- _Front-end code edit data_

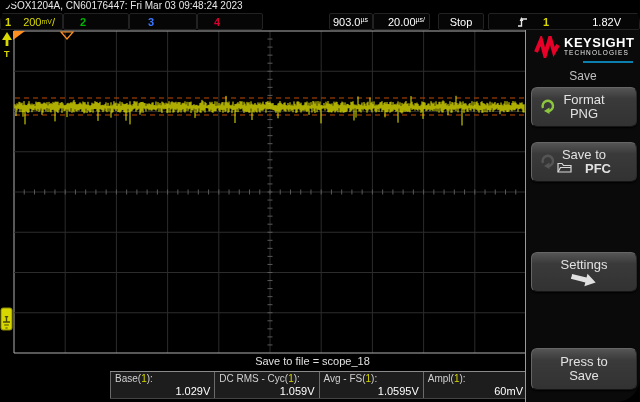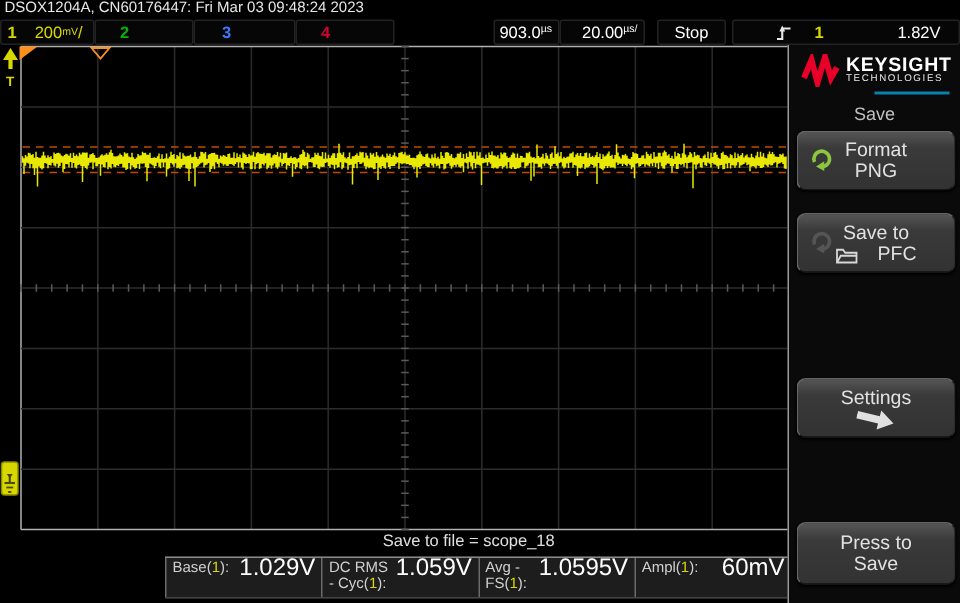"DSOX1204A, CN60176447: Fri Mar 03" #scope { border-radius: none -> 24px }
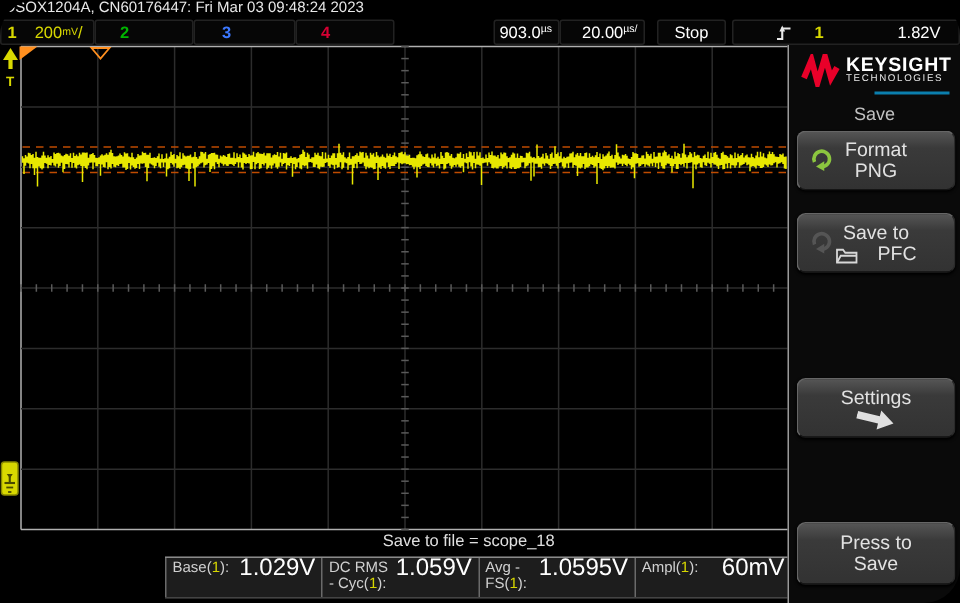"1.82V" span { margin-right: 8px -> 14px }
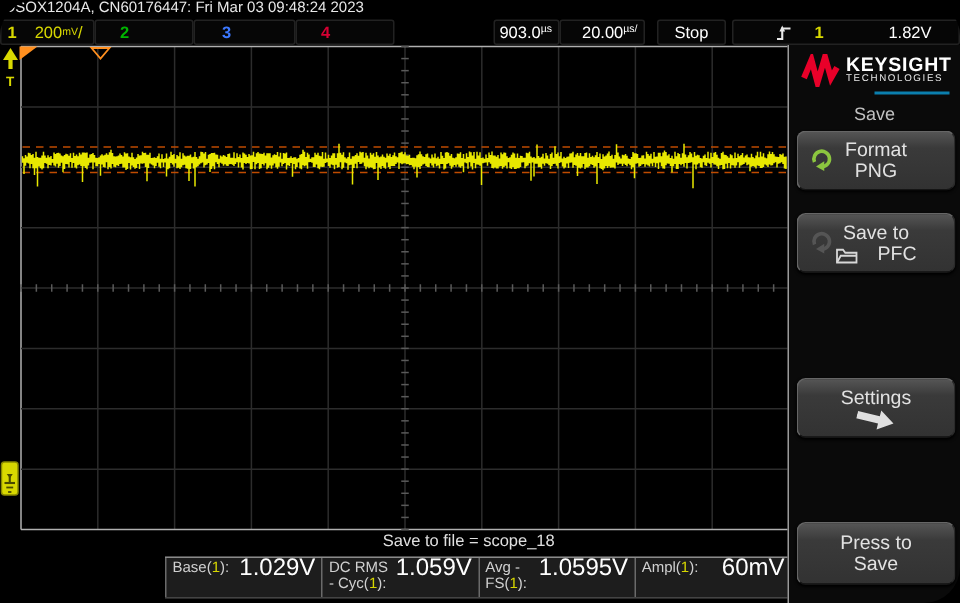"PFC" .l2 { align-items: flex-end -> flex-start; font-weight: none -> bold }
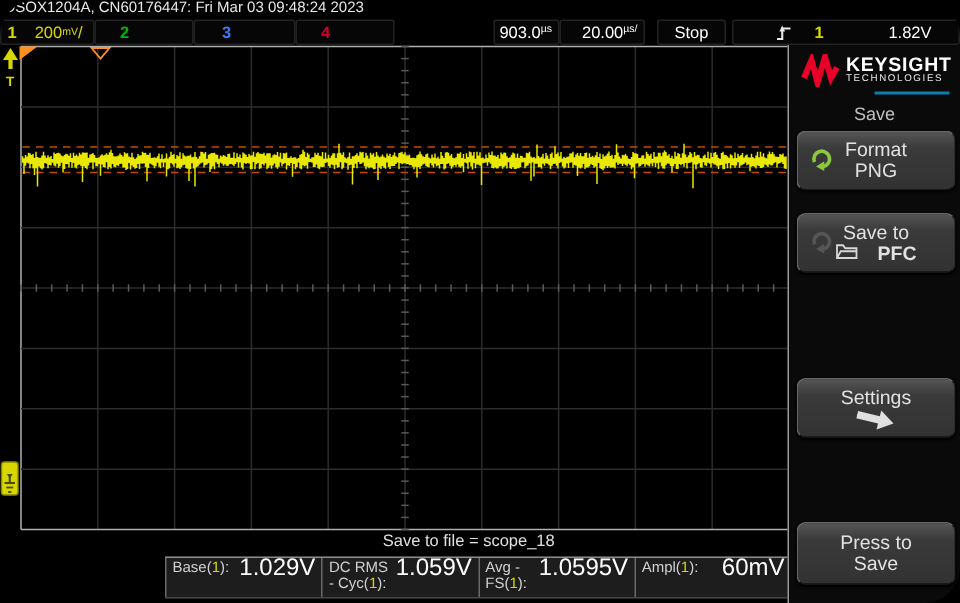"Base(1):" .meas { flex-direction: row -> column }
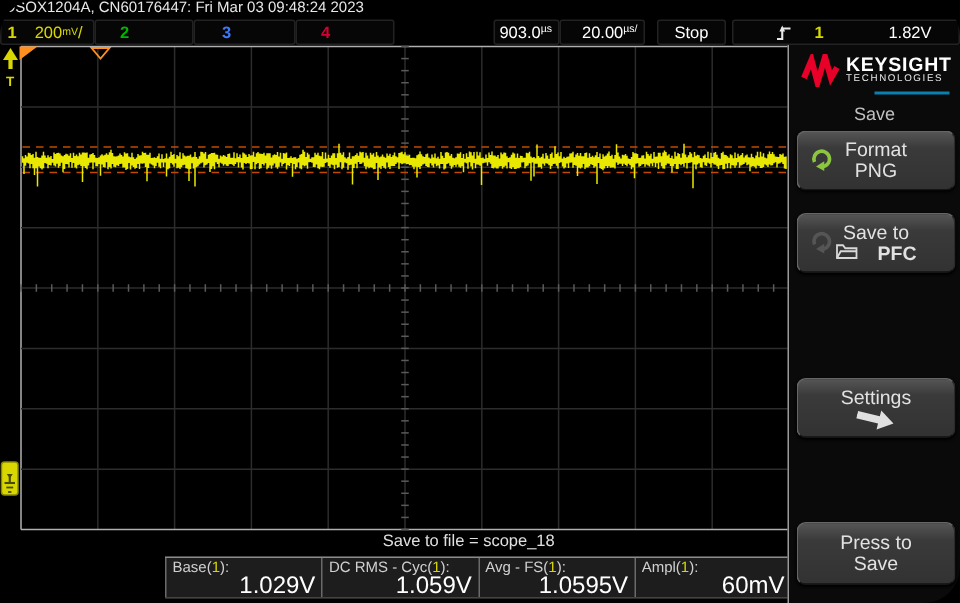"1.029V" .meas .val { font-size: 16px -> 11px }
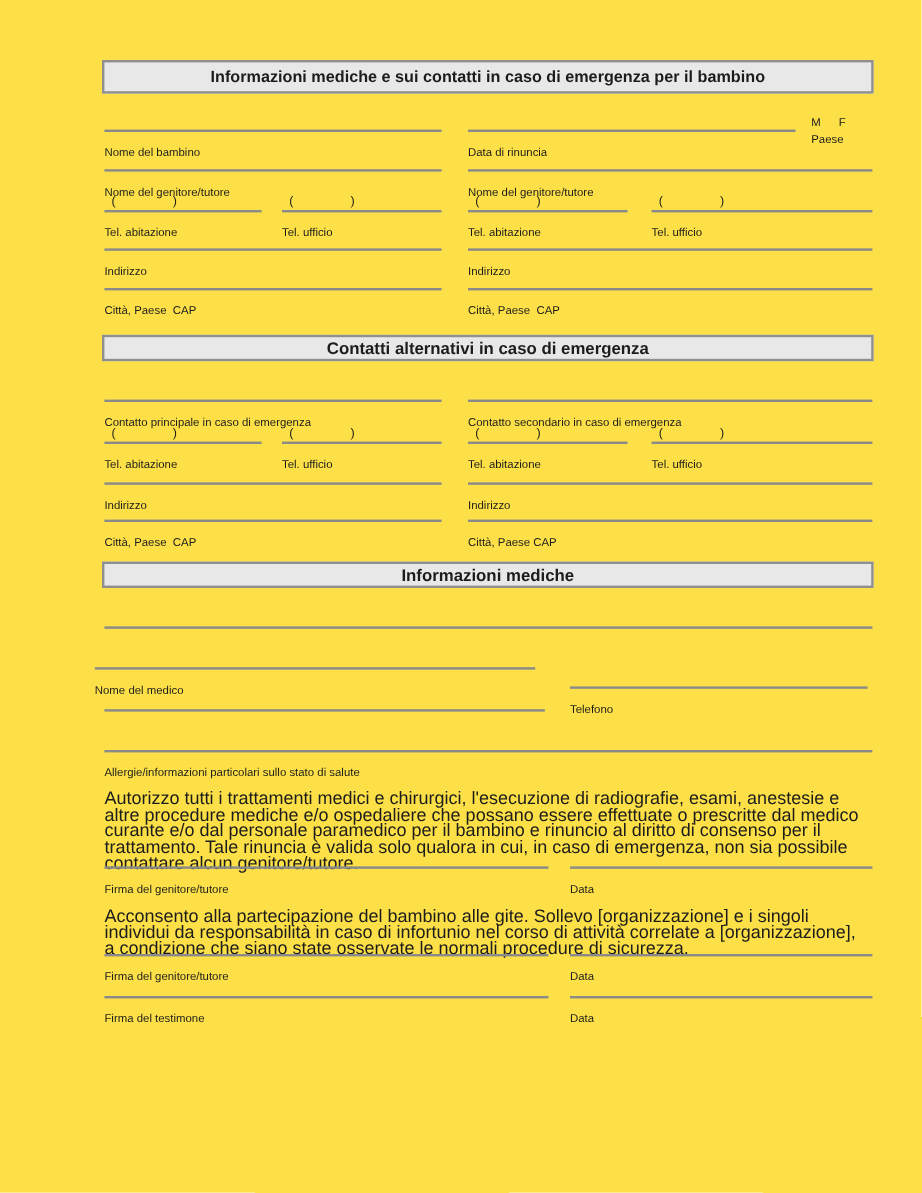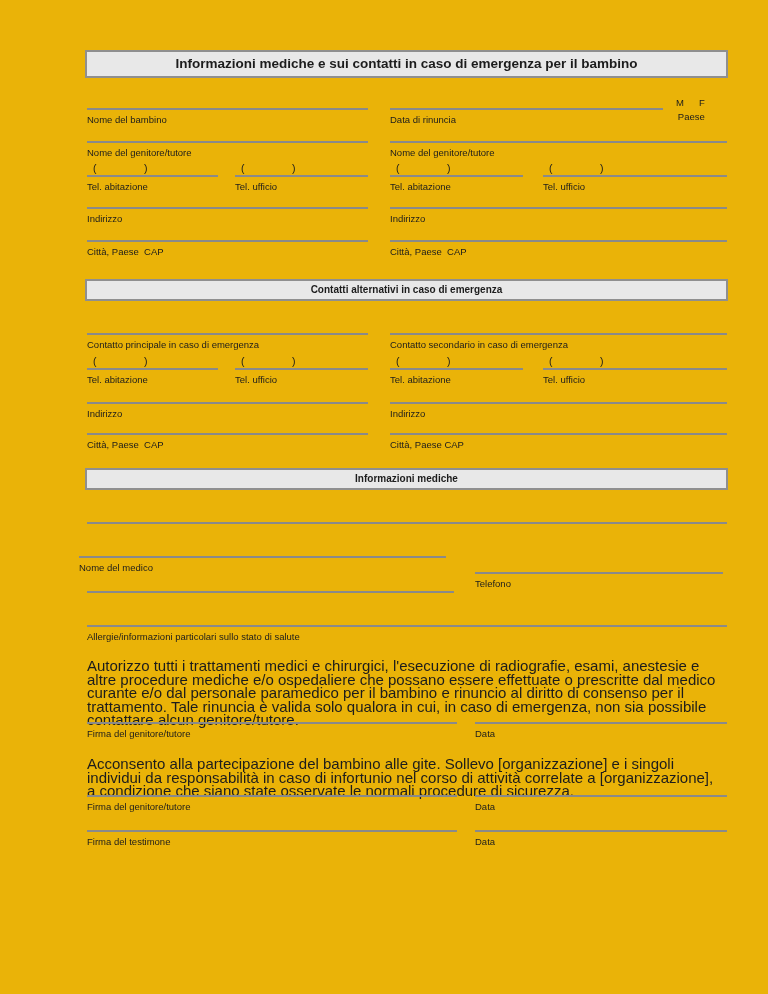"Informazioni mediche e sui contatti" .page { background: #eab308 -> #fde047 }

- _Required action_
Could you restate every entry above word for word, leaving out the pictures?

- _Output for this exercise_
"DSOX1204A, CN60176447: Fri Mar 03" #scope { border-radius: none -> 24px }
"1.82V" span { margin-right: 8px -> 14px }
"PFC" .l2 { align-items: flex-end -> flex-start; font-weight: none -> bold }
"Base(1):" .meas { flex-direction: row -> column }
"1.029V" .meas .val { font-size: 16px -> 11px }
"Informazioni mediche e sui contatti" .page { background: #eab308 -> #fde047 }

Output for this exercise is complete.